- **The task**: All that is needed is the lines from the one containing "Spilornis cheela: 2 -> 1" through the end of the listing, printed exactly, with no pictures among them.

%%

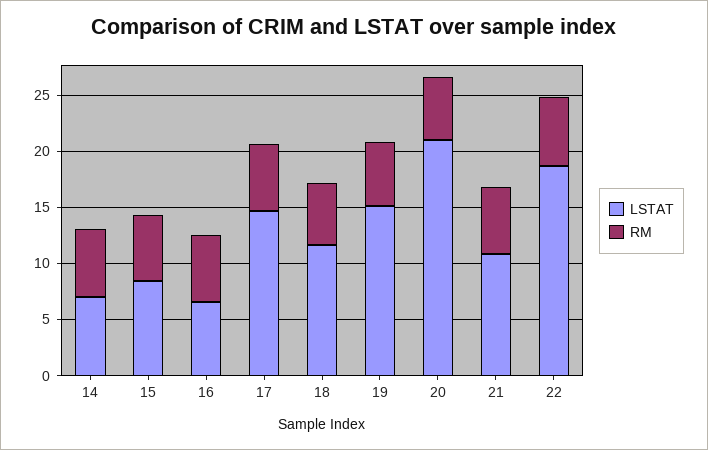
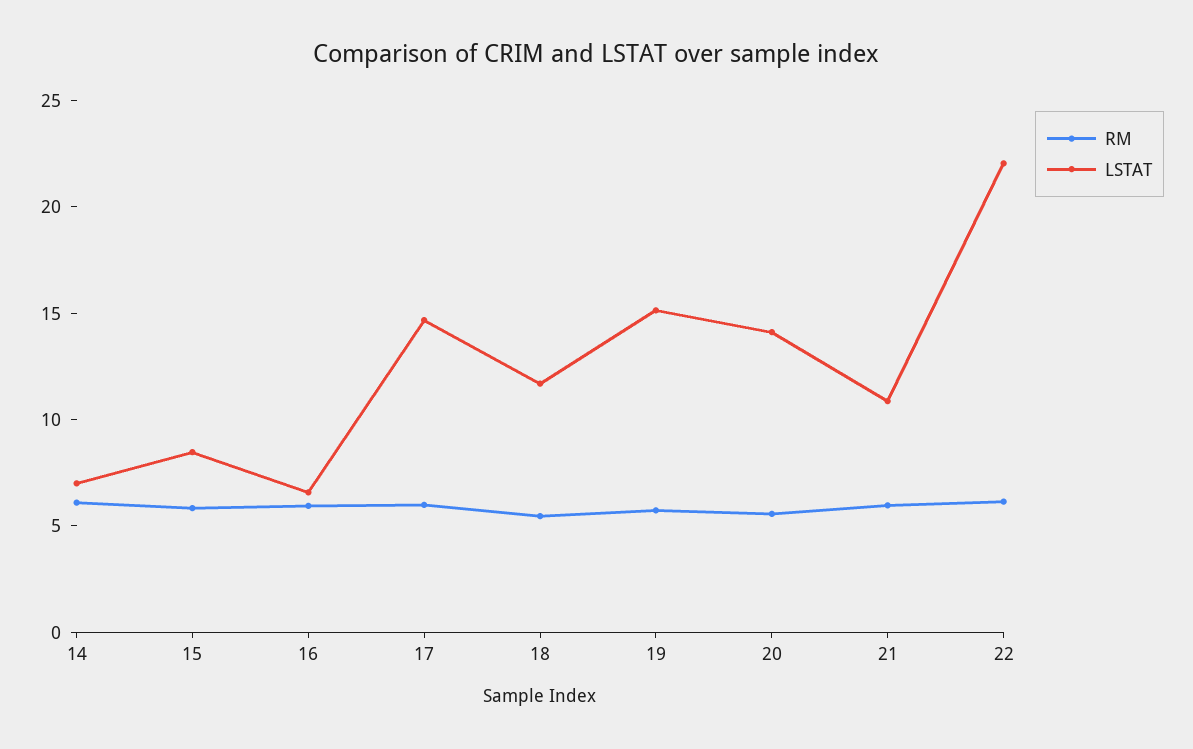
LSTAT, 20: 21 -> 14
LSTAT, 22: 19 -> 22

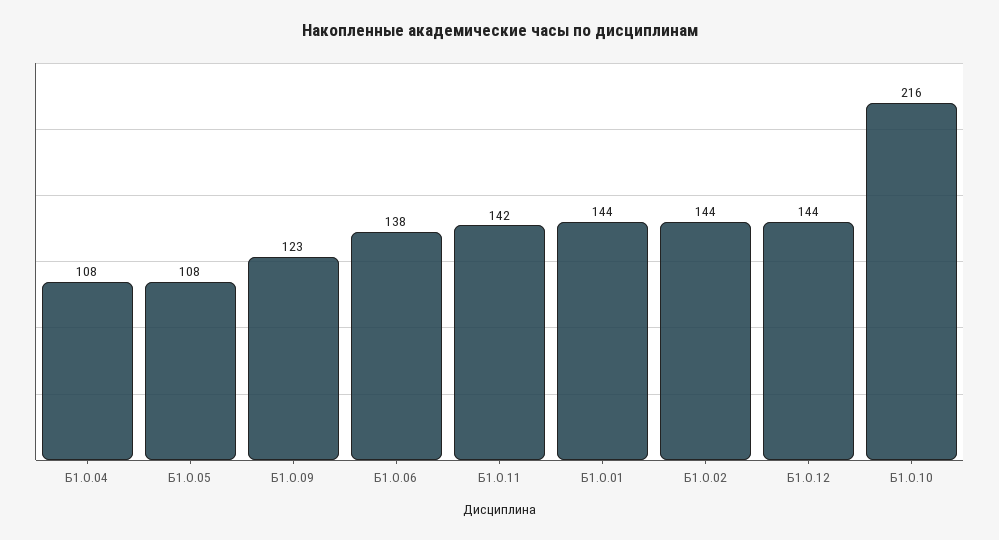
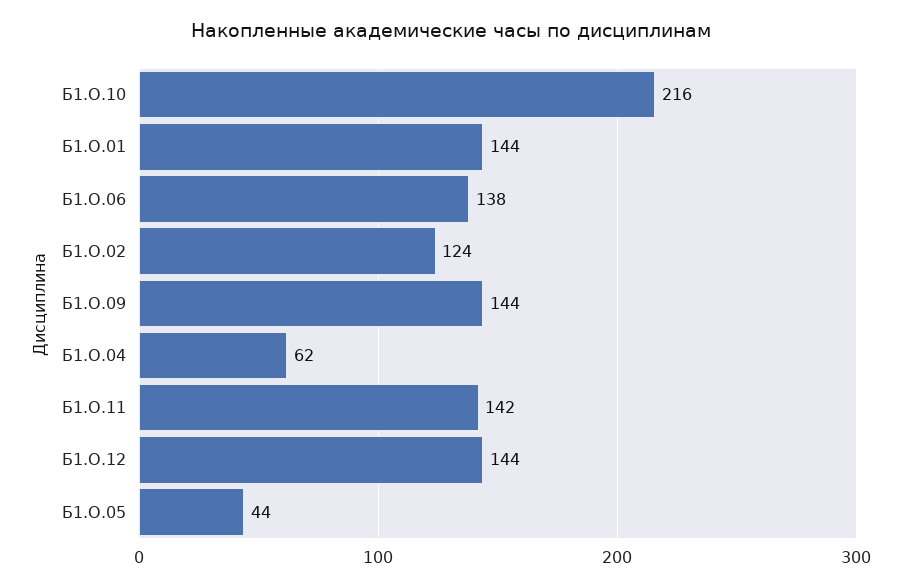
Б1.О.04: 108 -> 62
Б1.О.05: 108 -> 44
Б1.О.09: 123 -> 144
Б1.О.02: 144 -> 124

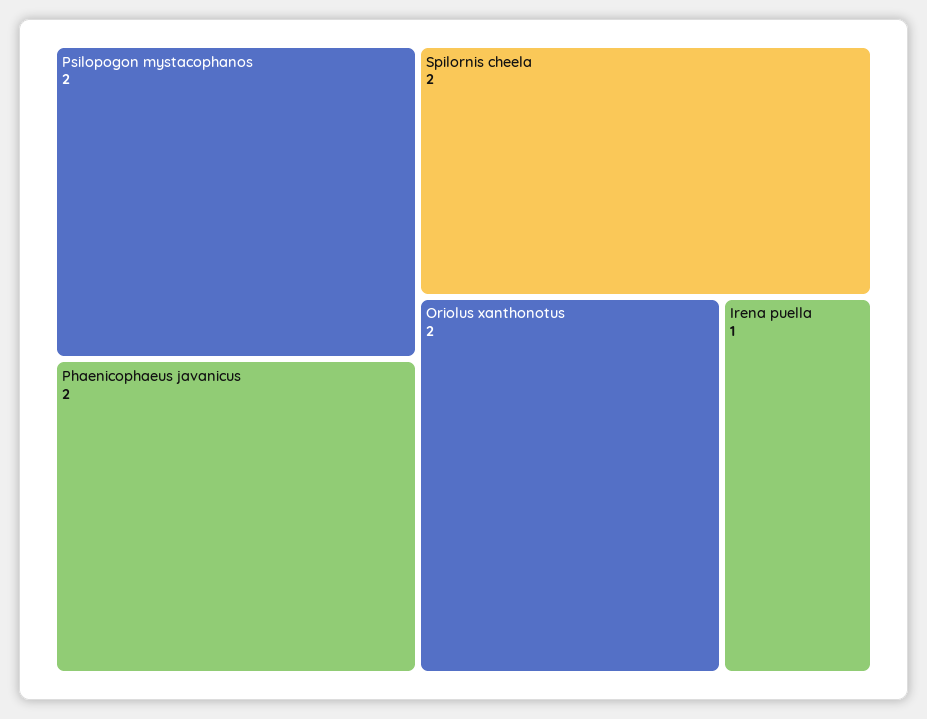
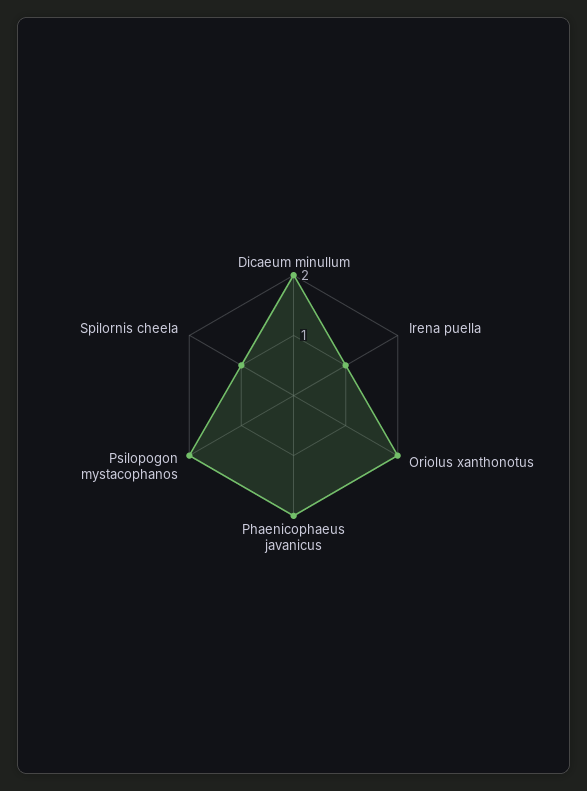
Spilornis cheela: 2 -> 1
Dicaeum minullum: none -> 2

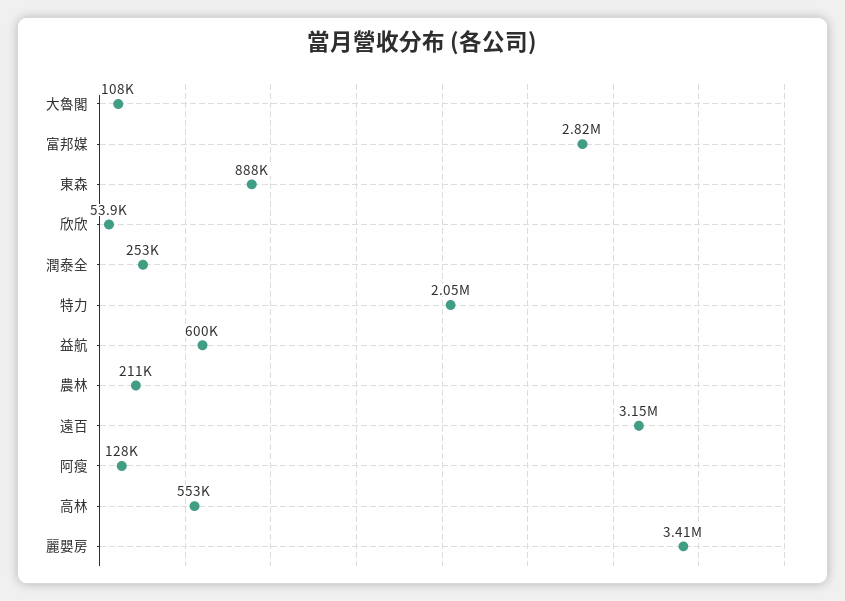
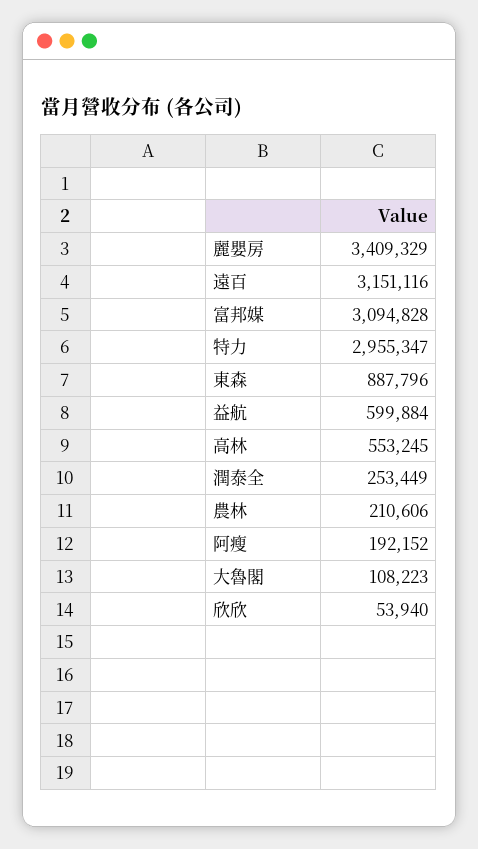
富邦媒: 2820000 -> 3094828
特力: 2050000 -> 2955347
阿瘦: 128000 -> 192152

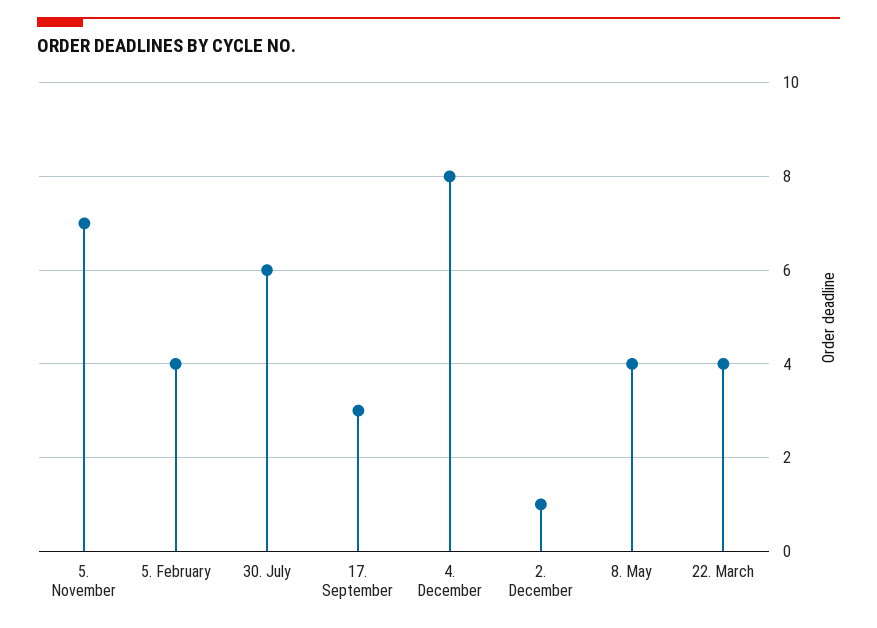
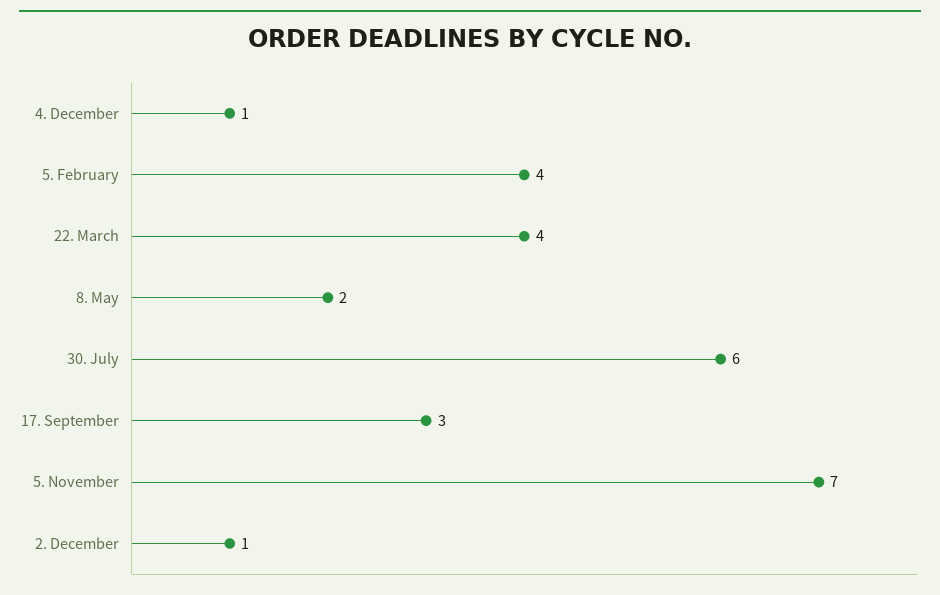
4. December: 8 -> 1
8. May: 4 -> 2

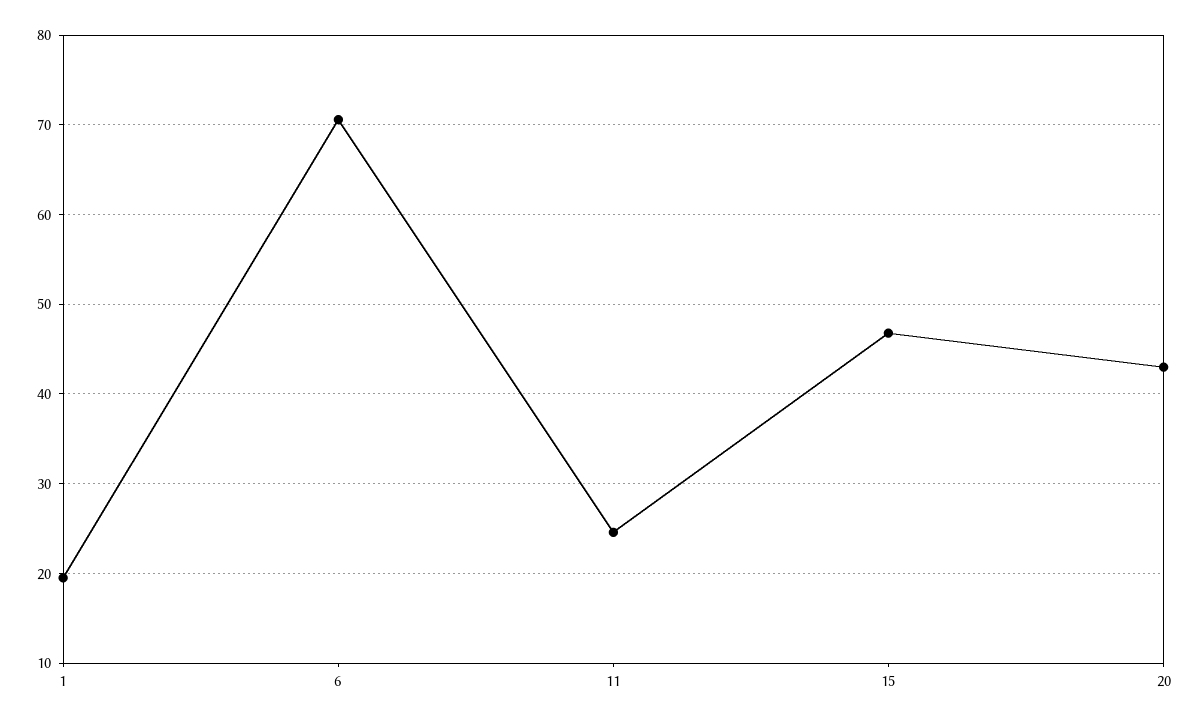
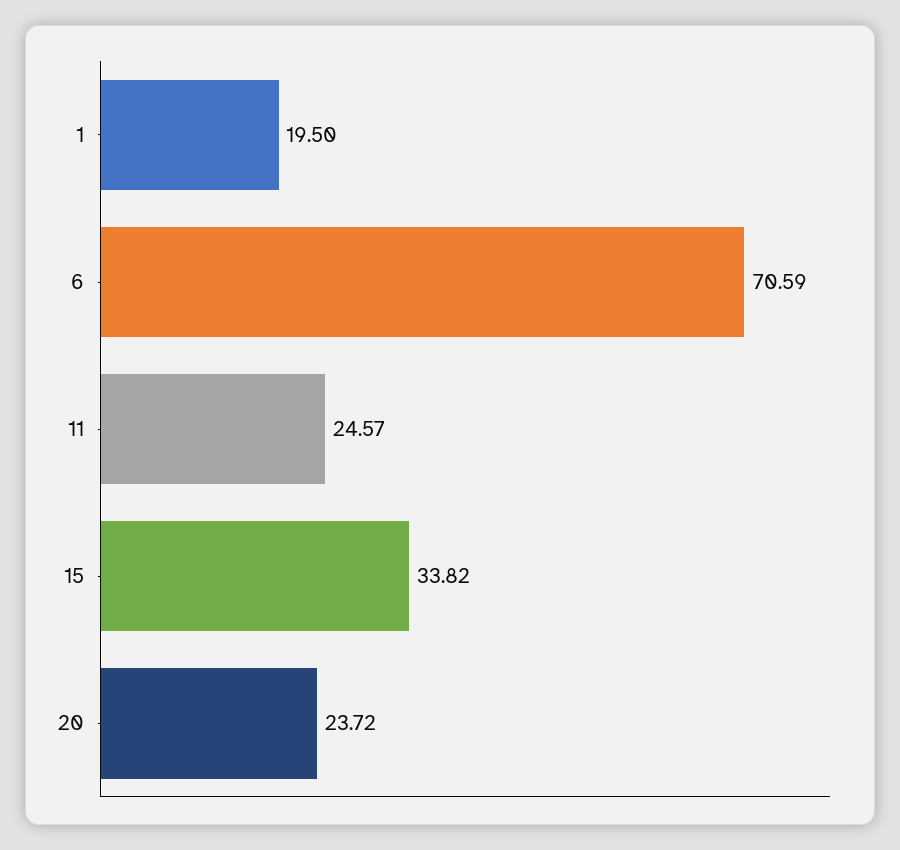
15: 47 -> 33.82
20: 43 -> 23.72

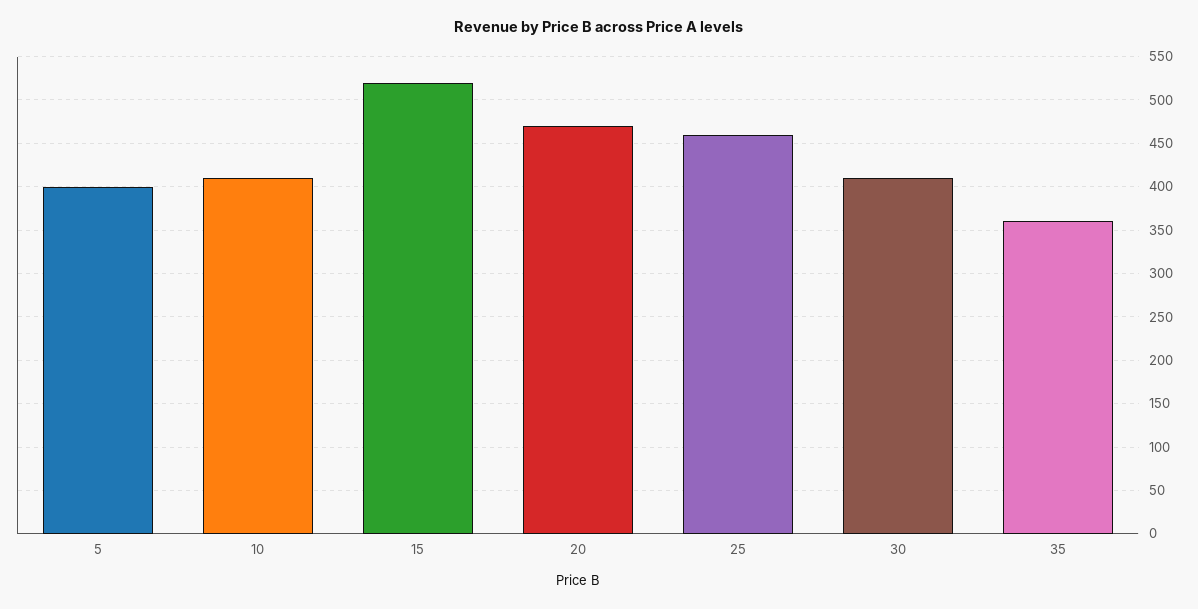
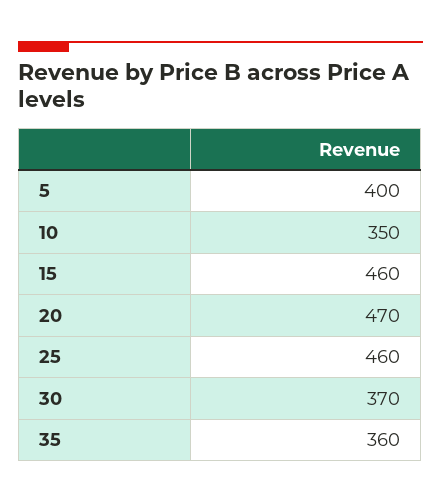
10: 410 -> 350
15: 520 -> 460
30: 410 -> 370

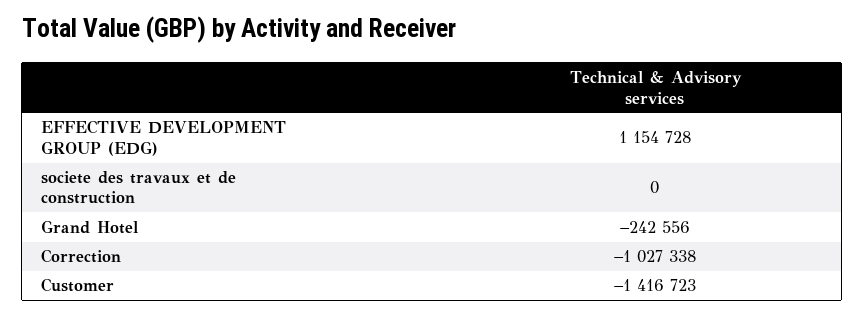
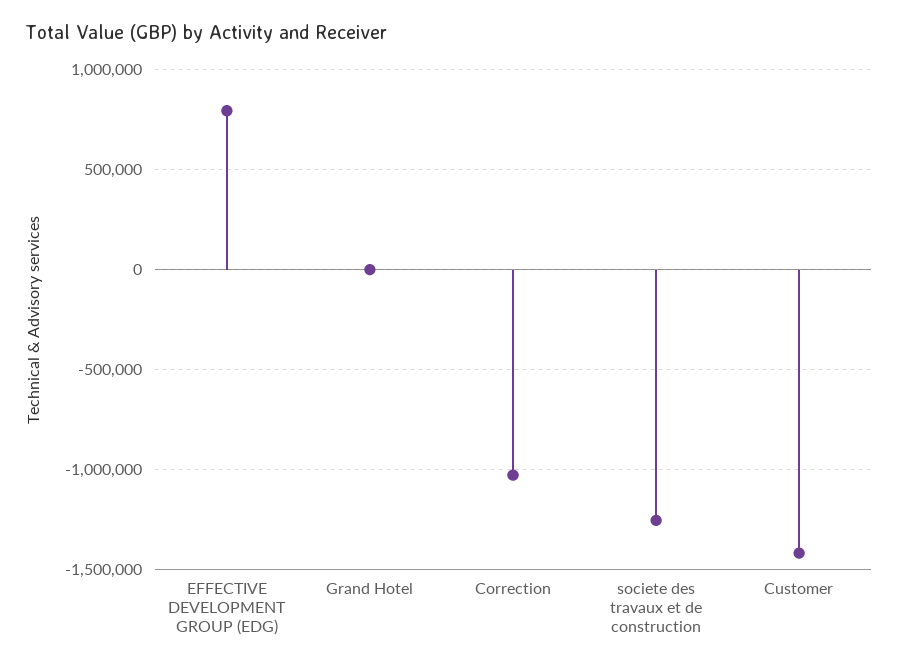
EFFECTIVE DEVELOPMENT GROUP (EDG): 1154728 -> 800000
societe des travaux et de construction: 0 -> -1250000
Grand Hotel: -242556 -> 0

%%

- **Exercise response**:
Spilornis cheela: 2 -> 1
Dicaeum minullum: none -> 2

富邦媒: 2820000 -> 3094828
特力: 2050000 -> 2955347
阿瘦: 128000 -> 192152

4. December: 8 -> 1
8. May: 4 -> 2

15: 47 -> 33.82
20: 43 -> 23.72

10: 410 -> 350
15: 520 -> 460
30: 410 -> 370

EFFECTIVE DEVELOPMENT GROUP (EDG): 1154728 -> 800000
societe des travaux et de construction: 0 -> -1250000
Grand Hotel: -242556 -> 0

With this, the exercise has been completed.